Exercise text:
----------------

Prime College is an information technology, management, and science college in Nayabazar (Khusibu) Kathmandu, Nepal, established in 2001. The college offers courses for BBA (Bachelor of Business Administration), BIM (Bachelor of Information Management), BBS (Bachelor of Business Studies) B.Sc. (CSIT) (are affiliated with the Tribhuvan University of Nepal) and CCNA (Cisco Certified Network Associate).

The college covers eight ropanis of land in a city center and has three buildings, 35 rooms, two computer labs, two computer-aided libraries, and an audio-visual room. The library has a collection of 10,200 books, magazines and journals.

==History==
The college was established in 2001, as Nepal's First IT-enabled College. Initially, Prime College introduced +2 Management (Intermediate Level), Bachelor of Information Management (Under Graduate Level) in 2001. The college then introduced the Bachelor of Business Administration (BBA) degree in 2003. By the year 2005, +2 Science and another undergraduate program Bachelor of Business Studies (BBS) were introduced. Likewise, in 2009 Bachelor of Science in Computer Science and Information Technology (B.Sc. (CSIT)) was introduced. Now there is a total of two intermediate programs and four undergraduate programs in Prime College.

Initially in 2002, the college started its international partnership with Cisco Certified Network Associate (CCNA). Later in 2007 partnership with NREN had started, and in 2013 with Microsoft Innovation Centre Nepal. It also maintains partnership with CODEWITZ.

----------------

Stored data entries
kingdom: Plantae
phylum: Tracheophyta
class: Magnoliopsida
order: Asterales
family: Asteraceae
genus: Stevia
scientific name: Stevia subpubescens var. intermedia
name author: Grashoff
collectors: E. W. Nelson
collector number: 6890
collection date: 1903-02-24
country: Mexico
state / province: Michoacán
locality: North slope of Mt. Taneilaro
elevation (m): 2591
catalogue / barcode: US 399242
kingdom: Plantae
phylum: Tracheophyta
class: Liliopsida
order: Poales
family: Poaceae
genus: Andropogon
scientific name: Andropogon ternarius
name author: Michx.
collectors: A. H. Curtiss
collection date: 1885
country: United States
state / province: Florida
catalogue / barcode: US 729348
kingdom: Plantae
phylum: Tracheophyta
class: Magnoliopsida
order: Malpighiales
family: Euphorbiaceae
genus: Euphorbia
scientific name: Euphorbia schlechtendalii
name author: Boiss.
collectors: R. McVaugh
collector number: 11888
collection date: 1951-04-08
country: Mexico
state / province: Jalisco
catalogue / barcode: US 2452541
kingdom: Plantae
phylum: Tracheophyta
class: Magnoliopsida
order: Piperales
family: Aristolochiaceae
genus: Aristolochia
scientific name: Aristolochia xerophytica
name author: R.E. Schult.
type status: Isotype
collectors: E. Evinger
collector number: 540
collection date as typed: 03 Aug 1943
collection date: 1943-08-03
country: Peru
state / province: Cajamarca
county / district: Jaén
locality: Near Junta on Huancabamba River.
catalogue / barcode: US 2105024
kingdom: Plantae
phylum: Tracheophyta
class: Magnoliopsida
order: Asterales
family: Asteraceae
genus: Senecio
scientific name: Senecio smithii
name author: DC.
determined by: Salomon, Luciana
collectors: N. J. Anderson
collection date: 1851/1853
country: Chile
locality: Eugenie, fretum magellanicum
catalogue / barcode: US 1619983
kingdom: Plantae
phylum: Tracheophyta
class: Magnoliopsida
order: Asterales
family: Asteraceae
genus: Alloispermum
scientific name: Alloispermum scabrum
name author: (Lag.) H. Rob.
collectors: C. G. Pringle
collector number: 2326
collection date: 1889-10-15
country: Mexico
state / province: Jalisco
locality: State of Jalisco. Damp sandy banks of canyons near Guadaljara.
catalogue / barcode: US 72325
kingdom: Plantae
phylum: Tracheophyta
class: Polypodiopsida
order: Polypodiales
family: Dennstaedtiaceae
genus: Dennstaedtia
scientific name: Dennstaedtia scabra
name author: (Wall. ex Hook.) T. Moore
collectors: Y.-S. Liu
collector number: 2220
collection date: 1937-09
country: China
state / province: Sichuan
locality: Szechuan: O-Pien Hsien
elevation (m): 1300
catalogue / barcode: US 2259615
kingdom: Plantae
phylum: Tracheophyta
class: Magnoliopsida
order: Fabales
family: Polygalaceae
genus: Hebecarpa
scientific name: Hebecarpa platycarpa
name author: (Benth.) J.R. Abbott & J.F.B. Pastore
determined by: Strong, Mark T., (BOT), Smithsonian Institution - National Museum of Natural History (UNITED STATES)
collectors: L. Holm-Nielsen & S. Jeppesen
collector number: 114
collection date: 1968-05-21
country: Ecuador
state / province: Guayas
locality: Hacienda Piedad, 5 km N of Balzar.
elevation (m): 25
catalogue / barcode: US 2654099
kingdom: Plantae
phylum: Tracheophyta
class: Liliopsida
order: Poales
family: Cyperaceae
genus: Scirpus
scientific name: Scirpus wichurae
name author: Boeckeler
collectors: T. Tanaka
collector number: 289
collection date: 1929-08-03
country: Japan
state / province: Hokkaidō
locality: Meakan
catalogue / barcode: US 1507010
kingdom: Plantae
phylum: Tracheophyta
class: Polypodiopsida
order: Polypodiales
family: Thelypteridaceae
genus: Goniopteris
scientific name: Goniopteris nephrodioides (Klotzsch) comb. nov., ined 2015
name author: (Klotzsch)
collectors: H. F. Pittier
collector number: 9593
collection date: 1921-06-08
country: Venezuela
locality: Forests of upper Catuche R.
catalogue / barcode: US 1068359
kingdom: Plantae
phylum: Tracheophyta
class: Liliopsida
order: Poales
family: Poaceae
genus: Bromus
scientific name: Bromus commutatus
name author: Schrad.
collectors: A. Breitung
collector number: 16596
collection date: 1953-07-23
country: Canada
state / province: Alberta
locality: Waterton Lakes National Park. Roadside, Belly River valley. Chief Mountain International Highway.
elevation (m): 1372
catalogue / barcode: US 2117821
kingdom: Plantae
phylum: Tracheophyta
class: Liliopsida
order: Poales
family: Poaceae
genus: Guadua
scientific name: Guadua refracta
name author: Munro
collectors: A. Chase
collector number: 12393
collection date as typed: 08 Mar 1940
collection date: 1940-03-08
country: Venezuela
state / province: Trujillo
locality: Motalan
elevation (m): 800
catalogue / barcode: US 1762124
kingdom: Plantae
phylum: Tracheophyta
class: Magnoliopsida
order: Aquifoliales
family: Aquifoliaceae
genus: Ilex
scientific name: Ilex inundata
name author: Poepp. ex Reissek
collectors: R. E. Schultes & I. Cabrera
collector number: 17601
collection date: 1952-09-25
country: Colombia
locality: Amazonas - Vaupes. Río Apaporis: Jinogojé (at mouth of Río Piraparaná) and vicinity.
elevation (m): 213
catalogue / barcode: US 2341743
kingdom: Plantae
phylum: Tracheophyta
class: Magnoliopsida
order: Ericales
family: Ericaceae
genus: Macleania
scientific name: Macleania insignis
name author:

----------------

Instructions for the task:
Answer these questions using the Prime College text:
(a) How many books, magazines and journals does the library hold?
(b) In what year did the college introduce the Bachelor of Business Administration degree?
(c) With which organization did the college begin a partnership in 2013?

Answer area:
(a) 10,200
(b) 2003
(c) Microsoft Innovation Centre Nepal